December 8 - The International Air Transport Association (IATA) released a study identifying a quantitative link between a country's air cargo connectivity and its participation in global trade.
The study says that a one percent increase in air cargo connectivity was associated with a 6.3 percent increase in a country's total trade.
"Air cargo is key in supporting the current global trading system. In 2015, airlines transported 52.2 million tonnes of goods, representing about 35 percent of global trade by value. That is equivalent to USD5.6 trillion worth of goods annually, or USD15.3 billion worth of goods every day.
"We now have quantitative evidence of the important link between air cargo connectivity and trade competitiveness.
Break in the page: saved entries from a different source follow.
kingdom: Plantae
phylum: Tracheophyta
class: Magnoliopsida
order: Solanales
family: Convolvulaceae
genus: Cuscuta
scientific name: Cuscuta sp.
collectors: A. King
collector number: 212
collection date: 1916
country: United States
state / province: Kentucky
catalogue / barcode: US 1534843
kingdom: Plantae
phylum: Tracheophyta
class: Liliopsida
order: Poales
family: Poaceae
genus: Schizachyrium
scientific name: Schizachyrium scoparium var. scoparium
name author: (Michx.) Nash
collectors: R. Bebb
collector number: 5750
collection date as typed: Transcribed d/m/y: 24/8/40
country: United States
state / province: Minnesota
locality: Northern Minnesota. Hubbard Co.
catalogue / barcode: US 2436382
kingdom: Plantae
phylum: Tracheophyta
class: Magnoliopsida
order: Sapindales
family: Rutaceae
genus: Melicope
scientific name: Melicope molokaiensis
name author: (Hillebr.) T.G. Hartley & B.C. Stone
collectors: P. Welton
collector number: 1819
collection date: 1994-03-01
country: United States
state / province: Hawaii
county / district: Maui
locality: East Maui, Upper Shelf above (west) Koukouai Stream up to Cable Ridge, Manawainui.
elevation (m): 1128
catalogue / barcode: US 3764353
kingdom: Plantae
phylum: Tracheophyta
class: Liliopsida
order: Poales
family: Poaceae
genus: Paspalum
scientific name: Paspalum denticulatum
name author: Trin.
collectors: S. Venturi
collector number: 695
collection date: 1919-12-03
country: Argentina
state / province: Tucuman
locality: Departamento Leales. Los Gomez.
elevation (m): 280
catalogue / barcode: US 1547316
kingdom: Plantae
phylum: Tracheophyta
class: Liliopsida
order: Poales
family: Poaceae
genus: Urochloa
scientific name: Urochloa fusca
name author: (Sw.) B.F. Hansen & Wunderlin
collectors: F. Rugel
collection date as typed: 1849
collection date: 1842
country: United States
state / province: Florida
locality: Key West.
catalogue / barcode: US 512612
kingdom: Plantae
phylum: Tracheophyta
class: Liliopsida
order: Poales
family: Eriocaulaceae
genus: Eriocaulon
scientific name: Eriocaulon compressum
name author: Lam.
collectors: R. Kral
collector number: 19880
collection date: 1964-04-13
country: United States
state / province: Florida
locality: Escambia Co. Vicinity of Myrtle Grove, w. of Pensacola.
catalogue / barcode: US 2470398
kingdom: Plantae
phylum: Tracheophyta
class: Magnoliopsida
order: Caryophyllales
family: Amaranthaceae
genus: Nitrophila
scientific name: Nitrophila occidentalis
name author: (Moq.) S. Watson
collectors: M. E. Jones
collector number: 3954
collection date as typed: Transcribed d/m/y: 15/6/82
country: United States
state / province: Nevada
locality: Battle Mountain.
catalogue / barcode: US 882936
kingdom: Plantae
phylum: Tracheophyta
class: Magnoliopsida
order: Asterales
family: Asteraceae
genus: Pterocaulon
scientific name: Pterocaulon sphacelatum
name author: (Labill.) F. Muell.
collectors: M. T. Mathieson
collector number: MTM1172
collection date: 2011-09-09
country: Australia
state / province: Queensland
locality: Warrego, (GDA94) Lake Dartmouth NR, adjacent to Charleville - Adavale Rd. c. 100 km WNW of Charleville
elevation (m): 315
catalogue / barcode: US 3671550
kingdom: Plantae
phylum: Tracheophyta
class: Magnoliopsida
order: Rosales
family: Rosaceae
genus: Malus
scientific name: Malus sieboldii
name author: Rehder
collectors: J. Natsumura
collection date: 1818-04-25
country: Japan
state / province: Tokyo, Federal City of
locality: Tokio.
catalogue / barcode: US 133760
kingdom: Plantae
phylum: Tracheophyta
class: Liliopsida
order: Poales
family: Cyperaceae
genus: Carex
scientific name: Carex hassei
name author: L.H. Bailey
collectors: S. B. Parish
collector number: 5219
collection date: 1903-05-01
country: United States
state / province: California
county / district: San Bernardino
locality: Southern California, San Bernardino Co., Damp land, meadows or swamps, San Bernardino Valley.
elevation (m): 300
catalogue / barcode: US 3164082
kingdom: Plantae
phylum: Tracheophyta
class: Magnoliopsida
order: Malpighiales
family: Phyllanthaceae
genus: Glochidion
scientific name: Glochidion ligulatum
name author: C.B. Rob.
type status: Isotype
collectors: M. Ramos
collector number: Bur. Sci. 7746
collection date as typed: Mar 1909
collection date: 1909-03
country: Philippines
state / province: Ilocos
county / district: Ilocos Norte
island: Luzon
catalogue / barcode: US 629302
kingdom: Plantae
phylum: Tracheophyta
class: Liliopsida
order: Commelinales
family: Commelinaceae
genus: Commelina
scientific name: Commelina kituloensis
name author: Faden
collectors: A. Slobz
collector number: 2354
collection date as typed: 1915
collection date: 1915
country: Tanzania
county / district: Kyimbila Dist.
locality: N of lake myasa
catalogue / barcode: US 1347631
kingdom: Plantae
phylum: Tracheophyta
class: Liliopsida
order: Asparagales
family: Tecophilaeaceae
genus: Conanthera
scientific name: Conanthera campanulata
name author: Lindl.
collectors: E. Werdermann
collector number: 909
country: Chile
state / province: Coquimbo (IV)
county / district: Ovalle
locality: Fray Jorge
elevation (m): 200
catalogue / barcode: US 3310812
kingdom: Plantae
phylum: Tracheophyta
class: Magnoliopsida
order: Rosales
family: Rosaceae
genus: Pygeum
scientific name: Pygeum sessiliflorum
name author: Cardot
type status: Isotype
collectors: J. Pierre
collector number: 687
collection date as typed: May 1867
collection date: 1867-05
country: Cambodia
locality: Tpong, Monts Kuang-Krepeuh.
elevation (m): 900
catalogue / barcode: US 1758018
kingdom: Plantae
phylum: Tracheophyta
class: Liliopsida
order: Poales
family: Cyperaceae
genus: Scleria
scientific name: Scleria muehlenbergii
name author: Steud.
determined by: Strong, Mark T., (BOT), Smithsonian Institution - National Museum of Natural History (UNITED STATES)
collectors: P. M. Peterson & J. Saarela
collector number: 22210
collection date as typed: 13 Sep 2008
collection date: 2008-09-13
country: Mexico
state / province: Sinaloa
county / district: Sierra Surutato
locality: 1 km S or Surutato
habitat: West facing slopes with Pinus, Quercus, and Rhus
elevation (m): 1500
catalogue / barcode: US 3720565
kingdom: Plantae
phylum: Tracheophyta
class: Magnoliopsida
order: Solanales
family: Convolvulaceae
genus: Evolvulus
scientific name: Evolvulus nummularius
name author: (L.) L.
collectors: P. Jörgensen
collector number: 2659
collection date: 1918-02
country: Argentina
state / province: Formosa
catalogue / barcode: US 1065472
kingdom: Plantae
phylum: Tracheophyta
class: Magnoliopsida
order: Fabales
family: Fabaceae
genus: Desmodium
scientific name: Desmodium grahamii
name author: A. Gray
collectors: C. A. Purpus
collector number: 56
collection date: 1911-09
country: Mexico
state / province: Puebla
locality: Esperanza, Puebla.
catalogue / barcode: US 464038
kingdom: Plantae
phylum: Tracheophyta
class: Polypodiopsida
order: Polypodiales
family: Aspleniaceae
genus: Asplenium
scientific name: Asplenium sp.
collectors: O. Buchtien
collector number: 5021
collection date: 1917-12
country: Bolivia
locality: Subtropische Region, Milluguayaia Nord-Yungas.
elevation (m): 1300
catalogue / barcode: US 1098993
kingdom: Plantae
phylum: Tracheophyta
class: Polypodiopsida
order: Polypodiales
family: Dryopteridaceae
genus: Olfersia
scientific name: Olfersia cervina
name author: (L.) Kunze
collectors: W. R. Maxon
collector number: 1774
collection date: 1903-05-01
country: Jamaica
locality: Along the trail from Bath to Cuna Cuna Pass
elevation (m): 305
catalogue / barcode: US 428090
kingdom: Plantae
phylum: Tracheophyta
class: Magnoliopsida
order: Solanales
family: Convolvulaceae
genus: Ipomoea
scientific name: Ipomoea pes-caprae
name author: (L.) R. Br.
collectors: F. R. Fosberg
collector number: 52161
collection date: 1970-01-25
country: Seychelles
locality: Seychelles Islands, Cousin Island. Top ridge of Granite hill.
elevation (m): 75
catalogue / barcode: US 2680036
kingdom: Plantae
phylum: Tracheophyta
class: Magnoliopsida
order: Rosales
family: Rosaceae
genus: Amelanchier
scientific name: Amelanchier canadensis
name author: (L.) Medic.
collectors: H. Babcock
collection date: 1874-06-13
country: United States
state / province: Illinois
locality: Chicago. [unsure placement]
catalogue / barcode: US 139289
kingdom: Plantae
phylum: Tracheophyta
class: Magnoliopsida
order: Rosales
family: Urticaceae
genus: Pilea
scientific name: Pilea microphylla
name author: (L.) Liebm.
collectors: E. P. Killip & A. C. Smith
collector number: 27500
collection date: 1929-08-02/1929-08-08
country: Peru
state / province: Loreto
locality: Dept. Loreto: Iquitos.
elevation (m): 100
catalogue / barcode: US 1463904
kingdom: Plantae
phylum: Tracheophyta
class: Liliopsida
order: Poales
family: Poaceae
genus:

It's in the economic interest for governments to promote and implement policies for the efficient facilitation of air cargo," said Brian Pearce, chief economist at IATA.
The study identified a number of key policy level and practical industry modernisation priorities to improve countries' air cargo connectivity.
IATA says legislative priorities include the ratification and implementation of the 1999 Montreal Convention to enable countries to adopt e-freight; and the World Trade Organization (WTO) Trade Facilitation Agreement and World Customs Organization (WCO) revised Kyoto Convention to implement smart border solutions that reduce complexity and costs.
The practical industry modernisation priorities include facilitation of electronic processing, through electronic Air Waybills (e-AWB) and e-freight; implementation by governments of "single window" processing - ultimately enabling submission of all regulatory documents for trade via one channel; coordinated border agency procedures to reduce duplicative controls; the implementation of risk management controls at borders to combat illicit activities and facilitate compliant traders; and the implementation of processes to approve release of shipments in advance of their actual arrival.
"Facilitating trade with efficient air cargo processes requires a strong partnership between governments and industry. Governments have the important role of implementing global standards and agreements to facilitate trade and make it possible for airlines to modernise processes. In turn, the industry needs to embrace these opportunities to improve competitiveness and provide customers with enhanced shipping quality, service and better predictability," said Glyn Hughes, global head of cargo, IATA
The study, commissioned by IATA, was conducted by Developing Trade Consultants.